[Data drawn from a collection]
○ ○ ○ ○ ○ ○ ○
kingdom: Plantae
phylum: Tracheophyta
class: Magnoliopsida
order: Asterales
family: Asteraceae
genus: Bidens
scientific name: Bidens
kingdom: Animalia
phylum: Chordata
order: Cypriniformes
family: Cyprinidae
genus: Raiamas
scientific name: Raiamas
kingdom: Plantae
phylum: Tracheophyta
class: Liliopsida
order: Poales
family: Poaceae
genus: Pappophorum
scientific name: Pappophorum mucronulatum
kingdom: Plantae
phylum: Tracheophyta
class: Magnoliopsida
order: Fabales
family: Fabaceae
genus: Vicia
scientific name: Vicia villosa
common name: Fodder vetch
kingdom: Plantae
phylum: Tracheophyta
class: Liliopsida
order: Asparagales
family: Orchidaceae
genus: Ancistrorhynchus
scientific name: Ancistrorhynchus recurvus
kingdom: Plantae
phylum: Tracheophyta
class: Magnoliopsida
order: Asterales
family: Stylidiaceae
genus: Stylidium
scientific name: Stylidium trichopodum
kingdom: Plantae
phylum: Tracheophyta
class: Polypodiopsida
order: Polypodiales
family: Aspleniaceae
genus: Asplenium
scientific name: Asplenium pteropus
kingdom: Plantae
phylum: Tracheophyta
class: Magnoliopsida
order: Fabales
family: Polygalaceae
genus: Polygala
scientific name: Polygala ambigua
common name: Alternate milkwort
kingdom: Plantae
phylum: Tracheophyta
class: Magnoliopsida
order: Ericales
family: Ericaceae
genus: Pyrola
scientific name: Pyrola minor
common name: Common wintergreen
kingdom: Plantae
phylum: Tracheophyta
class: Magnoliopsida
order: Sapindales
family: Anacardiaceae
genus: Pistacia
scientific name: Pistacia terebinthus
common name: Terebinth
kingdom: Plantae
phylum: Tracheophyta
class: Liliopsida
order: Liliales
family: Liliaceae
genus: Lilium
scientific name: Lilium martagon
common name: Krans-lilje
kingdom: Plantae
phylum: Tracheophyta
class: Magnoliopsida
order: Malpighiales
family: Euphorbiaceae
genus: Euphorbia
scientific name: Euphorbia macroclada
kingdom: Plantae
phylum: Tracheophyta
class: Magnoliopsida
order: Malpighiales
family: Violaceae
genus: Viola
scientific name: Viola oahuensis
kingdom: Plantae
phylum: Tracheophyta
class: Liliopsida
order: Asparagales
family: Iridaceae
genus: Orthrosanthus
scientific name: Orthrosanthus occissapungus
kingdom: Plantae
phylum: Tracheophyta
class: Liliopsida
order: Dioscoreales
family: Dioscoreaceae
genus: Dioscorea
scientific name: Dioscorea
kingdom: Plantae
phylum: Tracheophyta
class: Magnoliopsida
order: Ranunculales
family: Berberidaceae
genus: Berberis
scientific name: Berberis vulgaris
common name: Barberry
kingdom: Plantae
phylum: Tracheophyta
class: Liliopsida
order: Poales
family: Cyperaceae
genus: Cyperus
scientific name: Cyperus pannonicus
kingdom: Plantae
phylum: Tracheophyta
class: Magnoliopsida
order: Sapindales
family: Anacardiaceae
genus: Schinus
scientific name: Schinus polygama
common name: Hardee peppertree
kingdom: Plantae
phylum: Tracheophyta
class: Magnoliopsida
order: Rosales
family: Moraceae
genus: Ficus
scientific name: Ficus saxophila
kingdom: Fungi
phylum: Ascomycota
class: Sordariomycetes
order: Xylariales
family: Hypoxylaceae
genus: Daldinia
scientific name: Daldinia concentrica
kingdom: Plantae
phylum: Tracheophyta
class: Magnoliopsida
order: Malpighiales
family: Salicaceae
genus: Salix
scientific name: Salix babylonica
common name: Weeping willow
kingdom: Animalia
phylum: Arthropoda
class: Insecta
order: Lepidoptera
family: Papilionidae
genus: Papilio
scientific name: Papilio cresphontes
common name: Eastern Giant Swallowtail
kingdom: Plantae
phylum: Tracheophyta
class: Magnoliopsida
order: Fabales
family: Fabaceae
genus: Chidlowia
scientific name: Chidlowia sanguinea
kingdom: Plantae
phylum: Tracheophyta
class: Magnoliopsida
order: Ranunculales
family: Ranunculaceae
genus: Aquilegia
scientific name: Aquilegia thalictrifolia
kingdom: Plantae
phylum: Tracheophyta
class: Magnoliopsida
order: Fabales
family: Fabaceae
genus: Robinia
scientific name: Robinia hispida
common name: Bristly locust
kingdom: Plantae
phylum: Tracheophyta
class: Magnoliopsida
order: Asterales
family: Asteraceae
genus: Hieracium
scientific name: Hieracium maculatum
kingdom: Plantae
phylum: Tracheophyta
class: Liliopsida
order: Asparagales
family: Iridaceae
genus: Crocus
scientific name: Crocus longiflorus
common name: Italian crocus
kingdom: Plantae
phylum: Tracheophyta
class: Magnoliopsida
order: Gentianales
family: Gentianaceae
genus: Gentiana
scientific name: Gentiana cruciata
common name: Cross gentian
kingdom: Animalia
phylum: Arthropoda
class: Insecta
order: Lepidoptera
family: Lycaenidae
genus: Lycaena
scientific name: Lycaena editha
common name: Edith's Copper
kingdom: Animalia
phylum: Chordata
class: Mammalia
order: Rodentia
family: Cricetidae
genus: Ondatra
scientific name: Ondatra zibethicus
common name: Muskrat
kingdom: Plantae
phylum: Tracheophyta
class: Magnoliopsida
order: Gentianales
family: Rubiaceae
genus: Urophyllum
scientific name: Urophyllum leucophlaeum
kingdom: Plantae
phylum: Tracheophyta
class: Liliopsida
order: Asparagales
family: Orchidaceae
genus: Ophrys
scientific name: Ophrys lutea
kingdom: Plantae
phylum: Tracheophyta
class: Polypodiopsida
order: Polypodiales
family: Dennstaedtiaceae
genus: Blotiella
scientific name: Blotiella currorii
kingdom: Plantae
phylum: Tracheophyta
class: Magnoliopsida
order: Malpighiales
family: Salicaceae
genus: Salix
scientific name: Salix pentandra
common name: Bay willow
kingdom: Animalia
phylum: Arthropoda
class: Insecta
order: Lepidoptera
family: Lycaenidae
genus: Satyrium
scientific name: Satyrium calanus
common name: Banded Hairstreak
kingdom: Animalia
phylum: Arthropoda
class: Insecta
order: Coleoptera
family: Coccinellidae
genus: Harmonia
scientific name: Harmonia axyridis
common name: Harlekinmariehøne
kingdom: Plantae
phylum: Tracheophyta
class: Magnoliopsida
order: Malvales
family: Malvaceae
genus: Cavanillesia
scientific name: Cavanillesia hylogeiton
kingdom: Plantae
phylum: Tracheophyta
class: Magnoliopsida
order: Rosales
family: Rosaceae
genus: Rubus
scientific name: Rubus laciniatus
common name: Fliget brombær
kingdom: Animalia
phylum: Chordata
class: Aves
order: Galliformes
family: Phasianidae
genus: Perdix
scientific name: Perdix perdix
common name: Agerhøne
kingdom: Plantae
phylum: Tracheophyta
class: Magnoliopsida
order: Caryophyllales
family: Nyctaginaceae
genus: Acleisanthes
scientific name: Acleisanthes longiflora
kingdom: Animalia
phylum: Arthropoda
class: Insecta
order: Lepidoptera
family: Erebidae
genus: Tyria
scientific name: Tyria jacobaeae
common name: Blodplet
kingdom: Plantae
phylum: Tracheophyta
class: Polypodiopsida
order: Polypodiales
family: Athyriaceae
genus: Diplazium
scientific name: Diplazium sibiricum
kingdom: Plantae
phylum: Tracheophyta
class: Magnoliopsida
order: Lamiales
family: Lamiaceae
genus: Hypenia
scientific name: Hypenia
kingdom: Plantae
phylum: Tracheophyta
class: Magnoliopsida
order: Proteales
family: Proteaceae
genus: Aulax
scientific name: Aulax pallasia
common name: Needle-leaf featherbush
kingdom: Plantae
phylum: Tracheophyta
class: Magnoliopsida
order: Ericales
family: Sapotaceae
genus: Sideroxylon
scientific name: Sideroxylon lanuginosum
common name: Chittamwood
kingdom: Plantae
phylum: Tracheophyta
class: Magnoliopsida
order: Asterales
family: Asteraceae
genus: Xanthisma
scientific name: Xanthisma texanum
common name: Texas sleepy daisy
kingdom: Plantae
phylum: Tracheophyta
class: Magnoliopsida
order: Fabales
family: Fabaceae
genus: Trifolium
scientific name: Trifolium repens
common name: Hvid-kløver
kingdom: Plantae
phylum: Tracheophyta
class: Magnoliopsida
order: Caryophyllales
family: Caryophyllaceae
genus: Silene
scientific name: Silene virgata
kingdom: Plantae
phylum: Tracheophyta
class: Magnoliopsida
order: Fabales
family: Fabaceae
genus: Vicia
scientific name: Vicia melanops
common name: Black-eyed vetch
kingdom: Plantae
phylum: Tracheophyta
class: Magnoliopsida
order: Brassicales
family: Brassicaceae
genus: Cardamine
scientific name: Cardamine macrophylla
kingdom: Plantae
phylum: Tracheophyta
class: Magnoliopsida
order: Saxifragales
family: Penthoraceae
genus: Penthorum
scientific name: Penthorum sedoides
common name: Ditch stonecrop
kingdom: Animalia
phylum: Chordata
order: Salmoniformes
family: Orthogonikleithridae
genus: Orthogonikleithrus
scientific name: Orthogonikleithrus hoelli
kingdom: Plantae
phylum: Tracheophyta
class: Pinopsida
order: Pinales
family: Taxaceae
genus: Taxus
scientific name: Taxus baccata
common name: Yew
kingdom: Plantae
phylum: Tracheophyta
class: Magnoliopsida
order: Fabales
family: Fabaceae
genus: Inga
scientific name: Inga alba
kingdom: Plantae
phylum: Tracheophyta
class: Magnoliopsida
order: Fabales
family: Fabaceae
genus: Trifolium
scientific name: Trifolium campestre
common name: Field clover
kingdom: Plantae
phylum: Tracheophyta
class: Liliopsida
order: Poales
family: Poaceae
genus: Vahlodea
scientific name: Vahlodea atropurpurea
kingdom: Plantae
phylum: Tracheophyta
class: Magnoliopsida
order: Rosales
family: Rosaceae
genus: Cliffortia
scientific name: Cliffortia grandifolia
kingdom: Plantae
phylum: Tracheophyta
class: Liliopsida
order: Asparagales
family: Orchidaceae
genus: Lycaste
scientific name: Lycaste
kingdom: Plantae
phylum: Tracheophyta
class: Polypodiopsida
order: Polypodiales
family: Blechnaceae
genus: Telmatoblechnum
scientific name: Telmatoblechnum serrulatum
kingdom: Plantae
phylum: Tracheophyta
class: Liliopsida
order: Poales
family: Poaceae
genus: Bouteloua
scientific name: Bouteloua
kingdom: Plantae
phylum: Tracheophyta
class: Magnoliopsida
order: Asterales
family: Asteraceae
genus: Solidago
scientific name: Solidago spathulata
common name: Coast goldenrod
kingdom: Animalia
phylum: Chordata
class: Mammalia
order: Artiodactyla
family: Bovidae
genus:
○ ○ ○ ○ ○ ○ ○
Copy the lines above, word for word, from the line containing "scientific name: Cavanillesia hylogeiton" through the line containing "order: Lamiales", including both of those lines.

WRITTEN SOLUTION:
scientific name: Cavanillesia hylogeiton
kingdom: Plantae
phylum: Tracheophyta
class: Magnoliopsida
order: Rosales
family: Rosaceae
genus: Rubus
scientific name: Rubus laciniatus
common name: Fliget brombær
kingdom: Animalia
phylum: Chordata
class: Aves
order: Galliformes
family: Phasianidae
genus: Perdix
scientific name: Perdix perdix
common name: Agerhøne
kingdom: Plantae
phylum: Tracheophyta
class: Magnoliopsida
order: Caryophyllales
family: Nyctaginaceae
genus: Acleisanthes
scientific name: Acleisanthes longiflora
kingdom: Animalia
phylum: Arthropoda
class: Insecta
order: Lepidoptera
family: Erebidae
genus: Tyria
scientific name: Tyria jacobaeae
common name: Blodplet
kingdom: Plantae
phylum: Tracheophyta
class: Polypodiopsida
order: Polypodiales
family: Athyriaceae
genus: Diplazium
scientific name: Diplazium sibiricum
kingdom: Plantae
phylum: Tracheophyta
class: Magnoliopsida
order: Lamiales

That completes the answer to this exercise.